Imagino el paraíso como un lugar asquerosamente limpio y prolijito, señalizado con carteles cursis llenos de obviedades y lugares comunes en horrorosos colores fluorescentes: "Sé tú mismo", "Encuentra la paz interior" o "Anímate a ser feliz".
Imagino el paraíso como una inmensa nube rósea, donde revolotean cándidos angelotes regordetes con cara de nabo, haciendo mohínes y provechitos, mientras en el horizonte se divisa el inmenso y preclaro Ojo de Dios, que todo lo abarca, que todo lo sabe, que todo lo tiene fichado, como un eficaz y aceitado servicio de inteligencia.

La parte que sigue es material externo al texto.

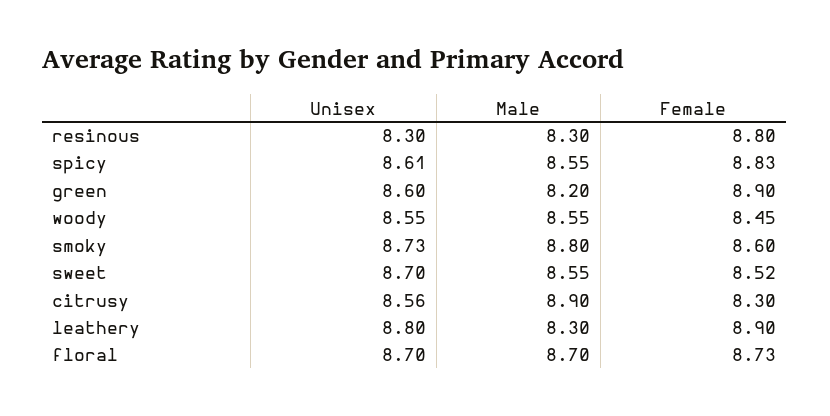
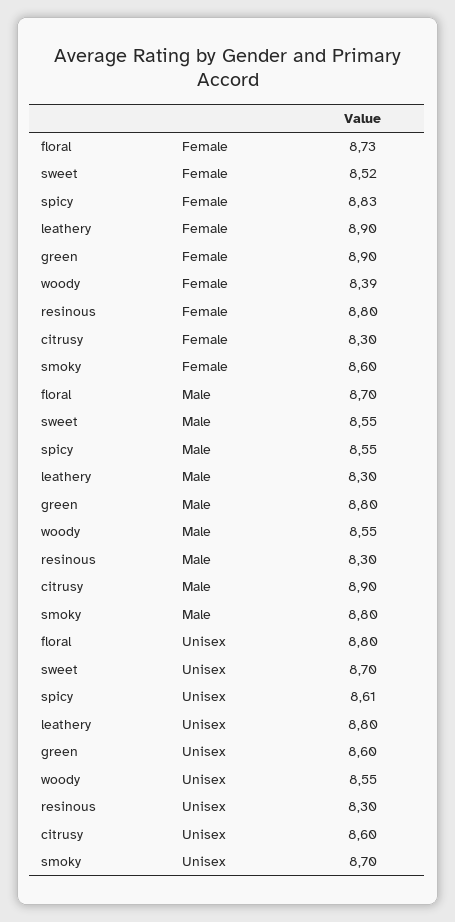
Male, green: 8.2 -> 8.8
Female, woody: 8.45 -> 8.39
Unisex, smoky: 8.73 -> 8.7
Unisex, citrusy: 8.56 -> 8.6
Unisex, floral: 8.7 -> 8.8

Imagino el paraíso con música de Abba o de ignotos y aburridos coros parroquiales, sin tango, sin rock ni menos que menos boleros pegadizos a media luz.
Imagino el paraíso donde están prohibidas las comisiones internas, el erotismo, las discusiones políticas, el pensamiento crítico, los besos de lengua, el vino patero y el asado con cuero.
Imagino el paraíso donde lo más excitante y entretenido son los sermones de Bergoglio y las bendiciones Urbi et Orbi de Joseph Ratzinger, alias Benedicto XVI.
Definitivamente me quedo con el infierno.